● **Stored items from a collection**
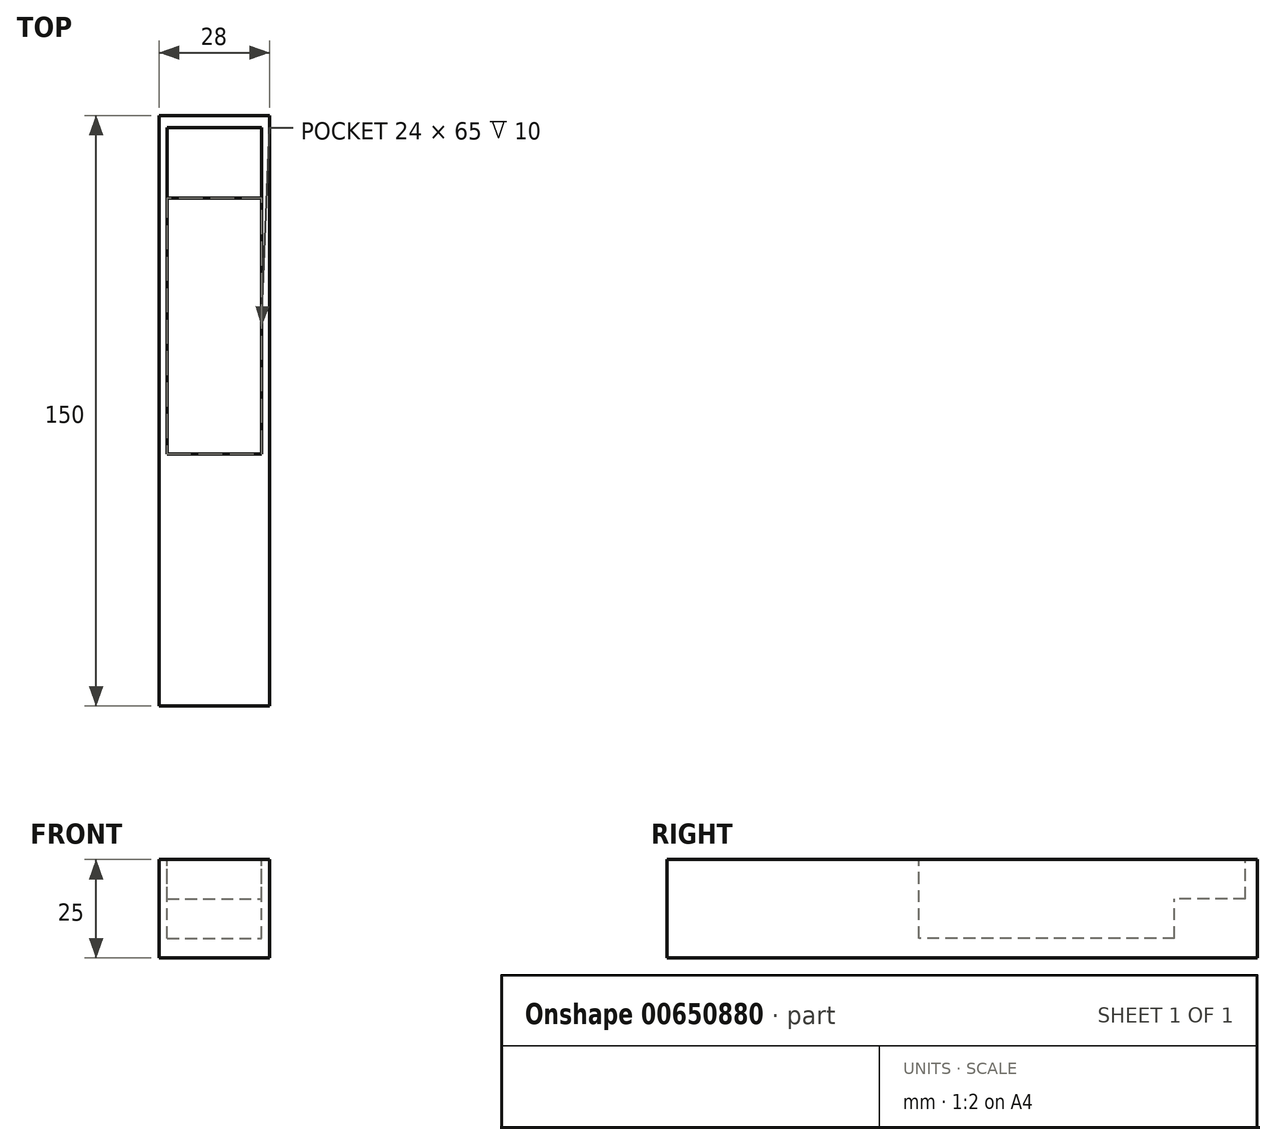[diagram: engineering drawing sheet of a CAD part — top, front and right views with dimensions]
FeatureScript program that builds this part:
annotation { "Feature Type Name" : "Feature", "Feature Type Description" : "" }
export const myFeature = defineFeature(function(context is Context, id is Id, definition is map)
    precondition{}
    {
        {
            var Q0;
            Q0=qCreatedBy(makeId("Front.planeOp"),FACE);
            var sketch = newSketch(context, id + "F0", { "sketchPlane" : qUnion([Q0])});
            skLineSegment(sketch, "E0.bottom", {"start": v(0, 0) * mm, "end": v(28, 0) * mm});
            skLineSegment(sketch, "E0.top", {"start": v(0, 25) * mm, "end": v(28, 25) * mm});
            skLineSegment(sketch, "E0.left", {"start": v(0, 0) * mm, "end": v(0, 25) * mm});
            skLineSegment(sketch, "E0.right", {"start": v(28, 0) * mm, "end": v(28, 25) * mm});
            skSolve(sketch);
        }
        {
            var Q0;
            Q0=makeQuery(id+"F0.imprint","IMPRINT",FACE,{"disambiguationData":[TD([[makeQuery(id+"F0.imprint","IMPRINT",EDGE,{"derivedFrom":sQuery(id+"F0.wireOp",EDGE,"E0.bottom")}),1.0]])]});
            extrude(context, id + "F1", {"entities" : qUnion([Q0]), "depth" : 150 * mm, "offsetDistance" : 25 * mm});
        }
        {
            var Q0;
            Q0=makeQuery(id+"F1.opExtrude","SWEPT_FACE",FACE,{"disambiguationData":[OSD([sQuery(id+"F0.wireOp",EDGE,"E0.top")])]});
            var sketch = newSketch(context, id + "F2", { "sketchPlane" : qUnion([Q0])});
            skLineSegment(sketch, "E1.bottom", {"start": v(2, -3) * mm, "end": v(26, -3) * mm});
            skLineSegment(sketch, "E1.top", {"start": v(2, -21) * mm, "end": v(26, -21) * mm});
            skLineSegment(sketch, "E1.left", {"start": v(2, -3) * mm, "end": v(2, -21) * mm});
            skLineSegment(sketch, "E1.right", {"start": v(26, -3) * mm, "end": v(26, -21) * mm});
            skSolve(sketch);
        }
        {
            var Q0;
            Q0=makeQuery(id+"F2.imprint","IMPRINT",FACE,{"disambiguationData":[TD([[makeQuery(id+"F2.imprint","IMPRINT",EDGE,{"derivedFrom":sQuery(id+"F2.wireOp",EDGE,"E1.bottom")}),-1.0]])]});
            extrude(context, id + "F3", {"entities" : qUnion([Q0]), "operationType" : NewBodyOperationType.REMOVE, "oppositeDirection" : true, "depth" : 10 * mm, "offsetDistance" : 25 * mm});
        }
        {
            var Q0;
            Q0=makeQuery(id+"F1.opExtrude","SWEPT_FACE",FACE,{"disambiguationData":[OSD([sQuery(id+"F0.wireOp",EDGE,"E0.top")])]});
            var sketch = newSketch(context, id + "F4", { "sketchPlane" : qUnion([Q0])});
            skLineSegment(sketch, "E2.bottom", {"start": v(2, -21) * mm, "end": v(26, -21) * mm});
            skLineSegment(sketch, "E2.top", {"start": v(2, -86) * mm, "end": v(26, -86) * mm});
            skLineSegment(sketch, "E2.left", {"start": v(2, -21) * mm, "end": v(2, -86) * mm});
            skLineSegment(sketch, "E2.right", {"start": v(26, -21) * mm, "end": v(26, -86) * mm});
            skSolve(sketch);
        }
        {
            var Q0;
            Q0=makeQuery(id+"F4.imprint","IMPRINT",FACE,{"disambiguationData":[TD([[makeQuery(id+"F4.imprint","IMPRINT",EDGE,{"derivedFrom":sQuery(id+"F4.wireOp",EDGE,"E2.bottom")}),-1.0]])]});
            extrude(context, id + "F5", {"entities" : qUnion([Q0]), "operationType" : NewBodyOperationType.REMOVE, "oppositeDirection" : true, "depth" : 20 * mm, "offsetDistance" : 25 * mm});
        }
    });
==
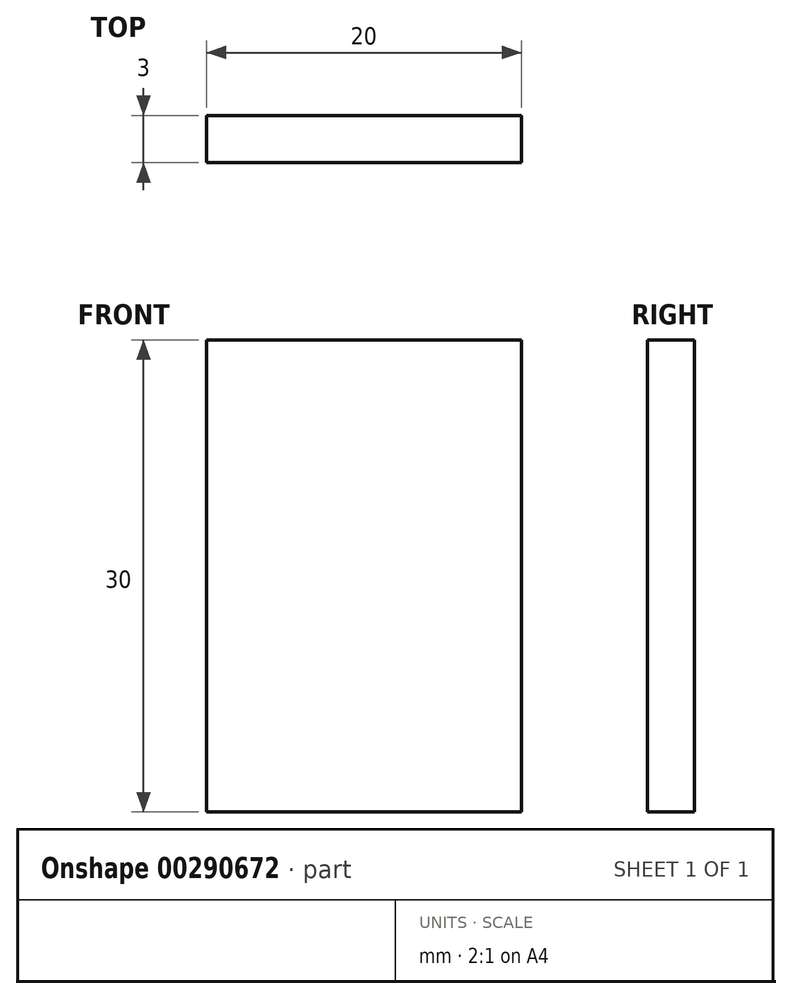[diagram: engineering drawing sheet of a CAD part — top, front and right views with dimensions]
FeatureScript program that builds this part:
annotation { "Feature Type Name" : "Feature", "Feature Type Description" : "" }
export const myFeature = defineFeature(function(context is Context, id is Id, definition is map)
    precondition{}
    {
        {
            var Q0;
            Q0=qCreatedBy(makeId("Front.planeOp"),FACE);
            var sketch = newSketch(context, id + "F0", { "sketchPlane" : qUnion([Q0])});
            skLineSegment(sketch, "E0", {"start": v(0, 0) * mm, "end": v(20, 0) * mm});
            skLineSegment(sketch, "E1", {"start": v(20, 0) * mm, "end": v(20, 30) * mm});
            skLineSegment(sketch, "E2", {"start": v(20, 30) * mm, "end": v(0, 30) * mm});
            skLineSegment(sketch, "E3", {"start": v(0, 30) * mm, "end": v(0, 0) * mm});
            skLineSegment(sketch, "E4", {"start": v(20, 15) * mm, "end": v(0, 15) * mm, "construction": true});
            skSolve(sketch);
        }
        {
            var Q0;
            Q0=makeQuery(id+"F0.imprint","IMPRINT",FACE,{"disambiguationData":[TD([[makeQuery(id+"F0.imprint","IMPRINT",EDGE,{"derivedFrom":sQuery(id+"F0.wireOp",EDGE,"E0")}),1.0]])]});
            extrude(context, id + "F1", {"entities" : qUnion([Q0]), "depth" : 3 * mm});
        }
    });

● **Given instruction**
Give only the number of lines in the records that contain the string "left".

● **Written answer**
3